Softs: On the 2.46% appreciation today, cocoa is at 1 ½ week highs and closed above the down sloping trend line that had capped upside since the first week of December. I like bullish trade, thinking we could see an additional 7-10% from here. Sugar gave up 0.91% to close under its short term MAs. Buy this dip, as the prospect for higher trade in the coming weeks to months is good to me. This will be a grind, but for patient traders, a good fit and a value under 19 cents/lb. Albeit a marginal loss, cotton has finished in the red the last 4 sessions. Prices are under their 9 day MA and poised to move under their 20 day MA -- in March just under 3 cents lower. March OJ is running into resistance just under $1.25… I would buy a dip and try to play higher action in the coming weeks. Coffee is nearing oversold levels on the daily chart and with the stocks/usage relatively tight, I think bullish trade needs to be on your radar with prices near $1.40.

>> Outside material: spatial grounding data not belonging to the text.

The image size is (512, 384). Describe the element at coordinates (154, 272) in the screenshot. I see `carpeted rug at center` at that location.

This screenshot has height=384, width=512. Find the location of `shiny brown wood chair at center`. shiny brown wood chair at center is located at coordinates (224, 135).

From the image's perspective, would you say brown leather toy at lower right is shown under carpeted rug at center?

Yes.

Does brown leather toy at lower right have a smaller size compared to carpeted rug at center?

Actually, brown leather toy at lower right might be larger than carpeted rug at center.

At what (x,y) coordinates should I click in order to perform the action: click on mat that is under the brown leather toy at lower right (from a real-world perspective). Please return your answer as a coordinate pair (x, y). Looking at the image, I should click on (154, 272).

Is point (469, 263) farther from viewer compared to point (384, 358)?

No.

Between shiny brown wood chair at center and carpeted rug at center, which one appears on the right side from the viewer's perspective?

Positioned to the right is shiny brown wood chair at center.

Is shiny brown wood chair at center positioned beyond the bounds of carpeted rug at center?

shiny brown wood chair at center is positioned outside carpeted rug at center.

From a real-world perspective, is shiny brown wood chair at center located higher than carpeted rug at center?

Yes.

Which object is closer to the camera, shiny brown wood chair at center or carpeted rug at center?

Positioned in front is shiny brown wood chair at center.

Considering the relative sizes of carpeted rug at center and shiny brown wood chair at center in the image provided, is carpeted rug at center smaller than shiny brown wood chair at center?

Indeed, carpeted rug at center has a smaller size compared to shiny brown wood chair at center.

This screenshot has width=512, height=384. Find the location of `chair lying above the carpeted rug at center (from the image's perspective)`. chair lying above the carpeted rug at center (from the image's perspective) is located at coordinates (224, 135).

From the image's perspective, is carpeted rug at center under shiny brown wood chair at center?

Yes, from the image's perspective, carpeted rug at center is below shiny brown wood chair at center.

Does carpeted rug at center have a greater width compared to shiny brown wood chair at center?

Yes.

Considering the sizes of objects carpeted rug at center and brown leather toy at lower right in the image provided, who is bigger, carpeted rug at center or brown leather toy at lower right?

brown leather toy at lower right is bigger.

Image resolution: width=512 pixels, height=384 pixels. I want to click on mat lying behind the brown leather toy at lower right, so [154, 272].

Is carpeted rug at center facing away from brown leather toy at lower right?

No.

Treasuries: 30-year bonds did a u-turn and gave back yesterday's gains. To me, a base appears to be forming to launch a move higher in the coming weeks. 10-year notes were unable to penetrate the down sloping trend line that has capped upside since early December. I expect this to change in the coming sessions. Again, my stance is equities lower should equate to higher Treasury prices.

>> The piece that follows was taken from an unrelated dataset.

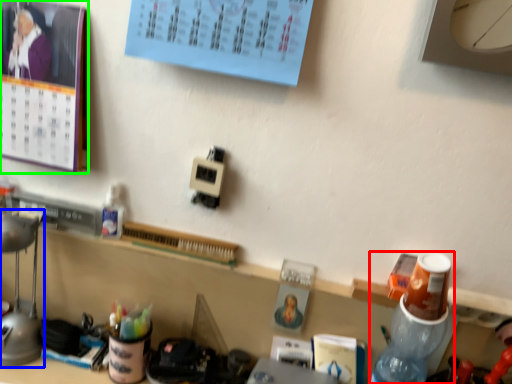
Question: Based on their relative distances, which object is farther from bottle (highlighted by a red box)? Choose from lamp (highlighted by a blue box) and bulletin board (highlighted by a green box).

Choices:
 (A) lamp
 (B) bulletin board

Answer: (A)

Livestock: April live cattle should fill the gap formed last week, which puts cattle under 1.31... until that happens, stand aside. Feeder cattle have gone nowhere of late, but lower trade looks likely here as well. March would need to trade under $1.46 for me to re-explore bullish trade for clients. Lean hogs are lower by almost 3% in the last week, but I do not see stiff support in April for an additional 2-3%.

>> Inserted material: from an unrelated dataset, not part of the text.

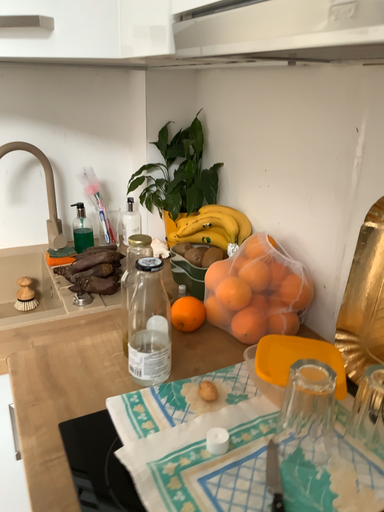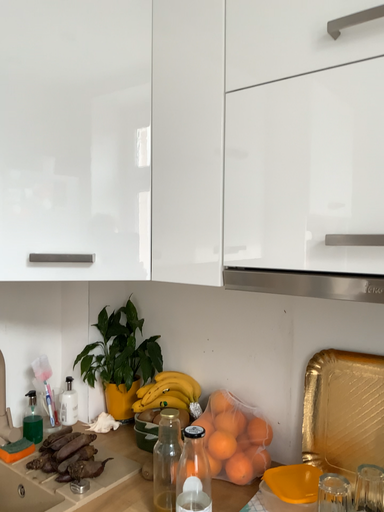
Question: How did the camera likely rotate when shooting the video?

Choices:
 (A) rotated downward
 (B) rotated upward

Answer: (B)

Grains: Corn is down the last 3 days, and if we break the 20 day MA just under today's lows, more selling should persist. On bearish weekly numbers, do not rule out $7/bushel. Lighten up on bullish trade in soybeans. I am not advising bearish trade, but after a 10% appreciation in recent weeks, I think a setback could play out. Not to mention the $15 level has contained upside of late, and this is a big psychological hurdle. The easy money has been made on bearish wheat trade, so start scaling out of shorts and reversing, as I see limited downside from here.

Currencies: The dollar probed its 20 day MA, but failed to take out that level, March needs to get above 79.80 to see further upside. The euro remains a sale in my book, as I'm targeting $1.3300 in the coming weeks. The pound may continue to get beaten up, but I prefer the idea of booking profits on remaining shorts. The yen is a dog and will continue to be a dog… refrain from picking a bottom, as it will stop going down when it does. I thought a move to par was farfetched, but not so much. Only an additional 6.5% loss on top of the 17% loss we've seen in the last 4 months. Again I tip my cap to trend followers… between OJ, which they should be out of, the yen and stocks, it has been a great start to the year.

Risk Disclaimer: The opinions contained herein are for general information only and not tailored to any specific investor's needs or investment goals. Any opinions expressed in this article are as of the date indicated. Trading futures, options, and Forex involves substantial risk of loss and is not suitable for all investors. Past performance is not necessarily indicative of future results.

Disclosure: I have no positions in any stocks mentioned, and no plans to initiate any positions within the next 72 hours. I wrote this article myself, and it expresses my own opinions. I am not receiving compensation for it. I have no business relationship with any company whose stock is mentioned in this article.